Voila, she is done! Two great games made to suck in one single package! Therefore, "dia-" (German for "two" or something) "-blo" (Old English for "not so good")!
(*plays the game non-stop for 3 days*)
*grunt* -no you dont- *grunt* *grunt* -not with these 40 health potions I have with me- *grunt* *grunt* *grunt* *SPLASH*
My finger hurts.
Walking around the village takes forever, the stupid legless kid only offers stuff that I either can't afford or don't need (and where does he get the stuff from ANYWAY), the barmaid is TOTALLY useless, the barrels blow up all the time, the controls aren't very responsive, the teleporting mages are annoying as HELL, the grunts sound like somebody's having sex next door and the graphics SUCK. The color palette is the same muddy Doom-ish brown-dull-green all over, and, stunningly, most of the time you can't actually tell where you are! Walls fade out on you, there's some sort of a fog all over the place and everything's drawn by a bunch of light-hating moles. And that's not to mention the fact that due to the perspective you can only see things 3 meters ahead of you, even if the "things" are a group of brightly glowing fireball-casting sorcerors.
The Bottom Line
No idea, fantastic implementation. The gameplay here is absolutely perfect! Thanks to the (brilliant) random generator, there is no "look I'm so smart" level design in the form of hidden rooms, switch puzzles, jumping puzzles, running puzzles, invisible sadistic bosses, fireball generators, scary monsters jumping out of the ground when you pick up your first health potion in years, mines, holes, kamikaze explosive-carrying rabbits, mazes, locked doors, keys, keyholes and the clicking sound you get when "the door is locked". And the wonderful (and to some perhaps surprising) thing is that even without all of these annoyances the gameplay never ceases to be challenging and totally involving, as the hunt for the better armour and weapons and the better stats is firmly grounded in excellently-calibrated experience point and gold gathering - rather than throwing at you monsters that are too hard to fight at your current level, the game arranges things thus that you actively seek out these monsters! Pussy careful micro-management cowards might as well look elsewhere in the Blizzard catalogue - this game is about throwing caution to the wind and going into hell and back in the form of a level where you have to fight and gulp down bottle after bottle of health potions to survive just for 15 seconds - but enough to gain the priceless experience points and maybe a 10 000-worth shield.
The addictiveness of this game comes from the fact that it is one of those rare game where you have to show INITIATIVE - where you have to push your character to the limit not because the game makes you to, but - uhm, because the lonely wind is howling over the innumerable bloodied bones strewn throughout the now-empty hallways, and you have to go on.
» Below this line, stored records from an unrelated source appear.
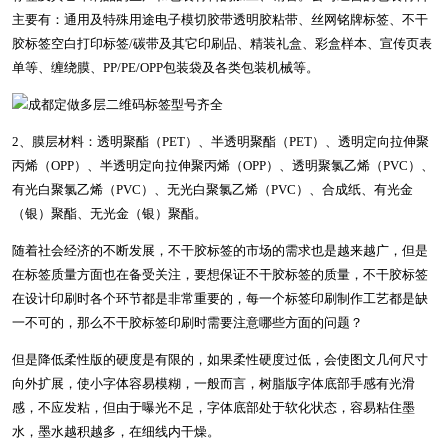
主要有：通用及特殊用途电子模切胶带透明胶粘带、丝网铭牌标签、不干
胶标签空白打印标签/碳带及其它印刷品、精装礼盒、彩盒样本、宣传页表
单等、缠绕膜、PP/PE/OPP包装袋及各类包装机械等。
2、膜层材料：透明聚酯（PET）、半透明聚酯（PET）、透明定向拉伸聚
丙烯（OPP）、半透明定向拉伸聚丙烯（OPP）、透明聚氯乙烯（PVC）、
有光白聚氯乙烯（PVC）、无光白聚氯乙烯（PVC）、合成纸、有光金
（银）聚酯、无光金（银）聚酯。
随着社会经济的不断发展，不干胶标签的市场的需求也是越来越广，但是
在标签质量方面也在备受关注，要想保证不干胶标签的质量，不干胶标签
在设计印刷时各个环节都是非常重要的，每一个标签印刷制作工艺都是缺
一不可的，那么不干胶标签印刷时需要注意哪些方面的问题？
但是降低柔性版的硬度是有限的，如果柔性硬度过低，会使图文几何尺寸
向外扩展，使小字体容易模糊，一般而言，树脂版字体底部手感有光滑
感，不应发粘，但由于曝光不足，字体底部处于软化状态，容易粘住墨
水，墨水越积越多，在细线内干燥。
Ah, Diablo - poetry in full motion video.
And not to make too fine a point of this, but I can't exactly say that the lack of a plotline, characters and a "moral" is a huge drawback. Because, well, most RPG plotlines, characters and morals suck. Diablo replaces them with something intangible, with a feeling in the air, with something critics can't readily put in the "pros" section as "movie-like", "complex" and "philosophical" - with a nothingness. Nada. No meaning, no guidance, no sense of accomplishment, no one to pour your soul out to except the man who sells the life-giving potions - nothing. Empty endless hallways, death, desolation, depression, a bunch of cowardly scared people on the surface who wouldn't raise a finger to help you unless you pour out the gold - and your only kicks are in the frantic, chaotic, strategy-less fighting, the knot in your stomach as the health-bar goes down and you know there's no way out, the screeches and the screams, the killing. Because there's nothing else there.